The first challenge can appear the hardest. Many leaders do not innately possess the full range of transformational leadership skills. They may lack charisma, communication skills or the ability to inspire their teams, preventing them from developing into complete transformational leaders. The positive news is that these skills can be learnt and developed over time, by listening and acting on 360 feedback from those around them.


2. Gaining buy-in from employees

Secondly, employees may initially be suspicious of the culture change behind introducing transformational leaders, particularly if they are just used to working with transactional ones. They may not believe that managers are genuinely interested in helping them improve and worry that admitting current weaknesses will be seen negatively. Solving this issue takes time, with transformational leaders demonstrating through their own actions how committed they are to their team, building a culture of openness and support that overcomes any employee doubts. Essentially managers need to show authentic transformational leadership to get staff on-side.


How do you change the leadership role?

To succeed, businesses need to develop transformational leaders across the organisation.
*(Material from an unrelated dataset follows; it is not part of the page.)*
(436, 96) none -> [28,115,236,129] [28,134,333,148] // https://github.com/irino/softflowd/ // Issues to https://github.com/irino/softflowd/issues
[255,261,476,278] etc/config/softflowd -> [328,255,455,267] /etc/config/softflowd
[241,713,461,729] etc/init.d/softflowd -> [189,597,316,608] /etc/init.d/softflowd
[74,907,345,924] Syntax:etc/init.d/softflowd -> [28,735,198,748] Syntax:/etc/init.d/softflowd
That requires a combination of planning, transformational leadership training and cultural development, driven by HR and a commitment from individual managers to self-improvement.


The role of HR teams

Adopting the transformational leadership style is a major change in the culture of many organisations. It therefore needs to be supported through a clear and effective change management programme that sets and communicates a vision, and supports it with processes, policies, and measurement to monitor change. It is vital that HR teams ensure that employees buy into the new vision and understand and support change.
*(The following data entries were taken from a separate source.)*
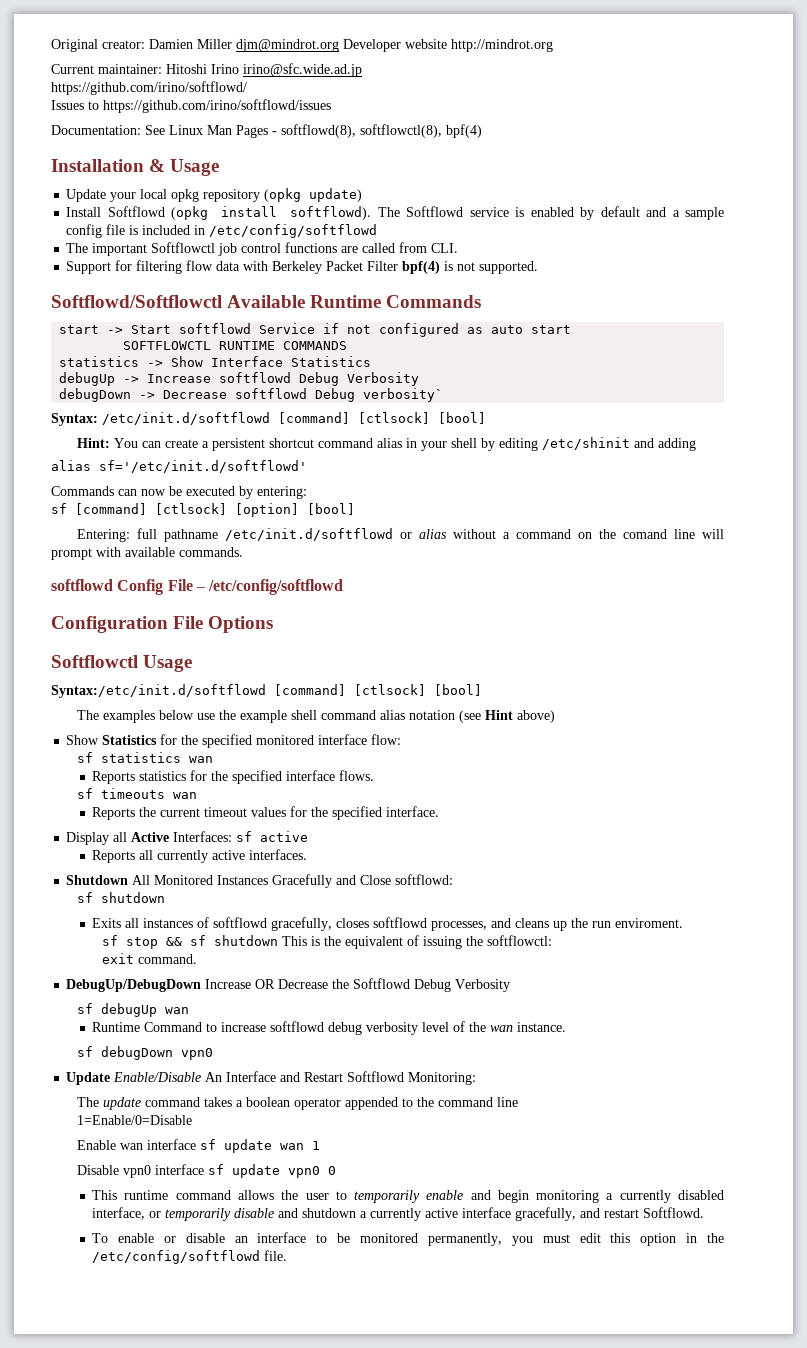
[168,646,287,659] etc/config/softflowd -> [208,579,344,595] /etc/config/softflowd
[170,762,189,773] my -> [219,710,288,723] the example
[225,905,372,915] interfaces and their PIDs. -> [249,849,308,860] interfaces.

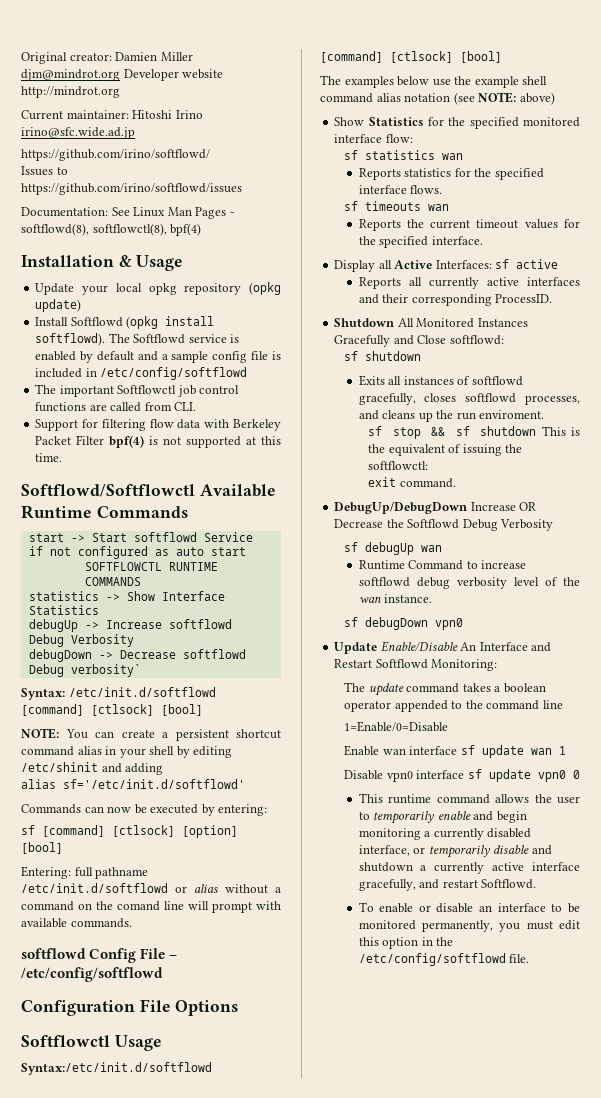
[479,261,539,274] supported. -> [186,436,281,448] [35,453,63,462] supported at this time.
[77,438,111,448] Hint: -> [21,728,59,739] NOTE:
[485,710,514,720] Hint -> [478,92,517,103] NOTE:
[249,849,308,860] interfaces. -> [527,277,580,286] [358,294,553,306] interfaces and their corresponding ProcessID.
On the leadership side, HR has to put in place a full program to encourage and support managers as they develop into transformational leaders. This should include training, regular check-ins, transformational leadership coaching and mentoring. Most important is creating a framework for collecting 360 degree feedback from the teams and superiors of individual managers so that they can continually learn and improve.


The role of each manager

A focus on continuous improvement and development is one of the key traits of the transformational leadership philosophy. They must therefore be open and willing to learn from feedback from those around them, whether it is positive or negative. Running regular 360 degree feedback exercises provides self-awareness into performance and where they can improve. Leaders therefore need to learn from feedback by triggering their own 360 degree feedback exercises on a regular basis or at key moments, such as after major team changes. By understanding and acting on feedback they will strengthen trust with their teams and encourage and build a culture of open discussions and feedback.


The role of companies

Today companies need to develop transformational leaders at all levels if they want to thrive in increasingly fast-moving and volatile markets. It is important to democratize leadership development.